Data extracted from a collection
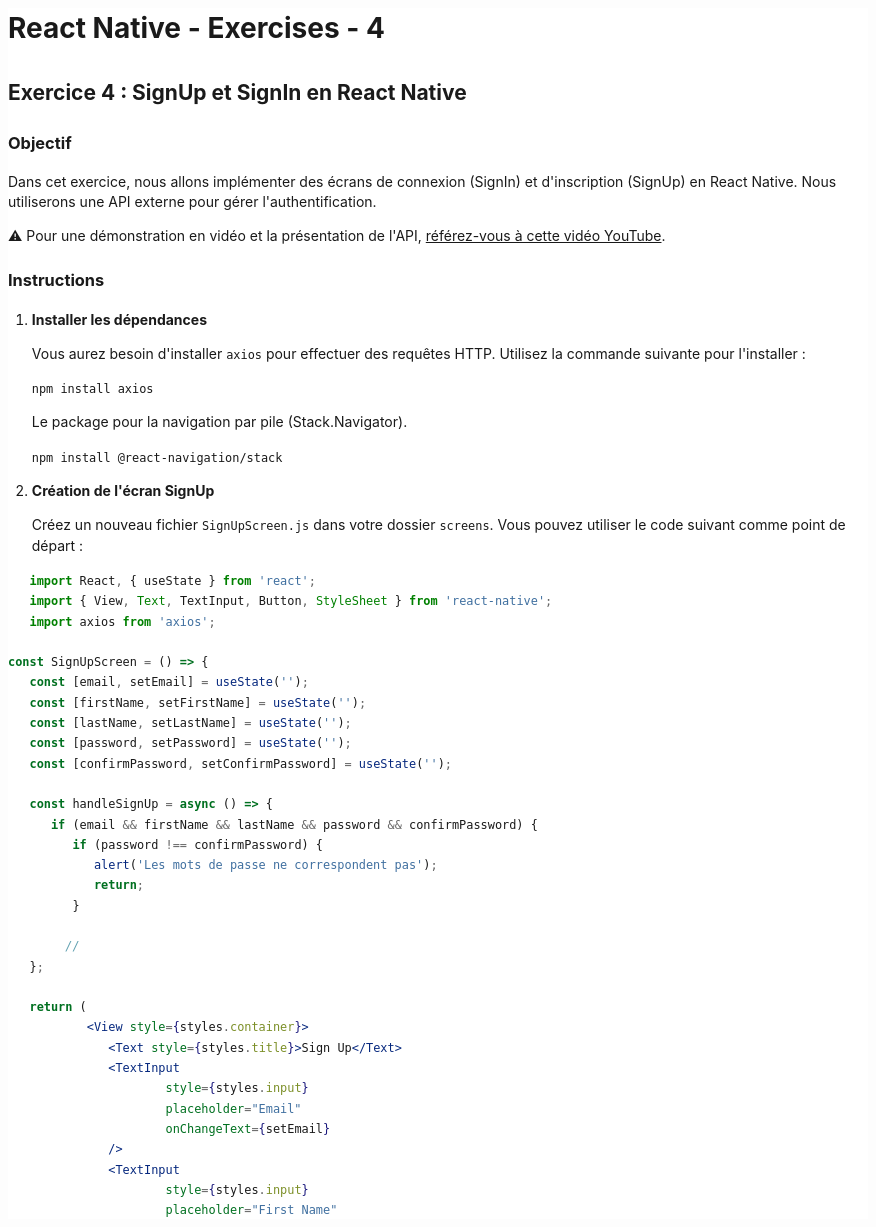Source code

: # React Native - Exercises - 4

## Exercice 4 : SignUp et SignIn en React Native

### Objectif

Dans cet exercice, nous allons implémenter des écrans de connexion (SignIn) et d'inscription (SignUp) en React Native. Nous utiliserons une API externe pour gérer l'authentification.

⚠️ Pour une démonstration en vidéo et la présentation de l'API, [référez-vous à cette vidéo YouTube](https://www.youtube.com/@codeurlibre).

### Instructions

1. **Installer les dépendances**

   Vous aurez besoin d'installer `axios` pour effectuer des requêtes HTTP. Utilisez la commande suivante pour l'installer :

   ```bash
   npm install axios
   ```
   Le package pour la navigation par pile (Stack.Navigator).

   ```bash
   npm install @react-navigation/stack
   ```

2. **Création de l'écran SignUp**

   Créez un nouveau fichier `SignUpScreen.js` dans votre dossier `screens`. Vous pouvez utiliser le code suivant comme point de départ :

```jsx
   import React, { useState } from 'react';
   import { View, Text, TextInput, Button, StyleSheet } from 'react-native';
   import axios from 'axios';

const SignUpScreen = () => {
   const [email, setEmail] = useState('');
   const [firstName, setFirstName] = useState('');
   const [lastName, setLastName] = useState('');
   const [password, setPassword] = useState('');
   const [confirmPassword, setConfirmPassword] = useState('');

   const handleSignUp = async () => {
      if (email && firstName && lastName && password && confirmPassword) {
         if (password !== confirmPassword) {
            alert('Les mots de passe ne correspondent pas');
            return;
         }

        // 
   };

   return (
           <View style={styles.container}>
              <Text style={styles.title}>Sign Up</Text>
              <TextInput
                      style={styles.input}
                      placeholder="Email"
                      onChangeText={setEmail}
              />
              <TextInput
                      style={styles.input}
                      placeholder="First Name"
```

**YOUR TASK:**
Could the lines from the first entry through the line that contains "Dans cet exercice, nous" be copied exactly, with all pictures left out?

**EXPECTED OUTPUT:**
Source code

: # React Native - Exercises - 4

## Exercice 4 : SignUp et SignIn en React Native

### Objectif

Dans cet exercice, nous allons implémenter des écrans de connexion (SignIn) et d'inscription (SignUp) en React Native. Nous utiliserons une API externe pour gérer l'authentification.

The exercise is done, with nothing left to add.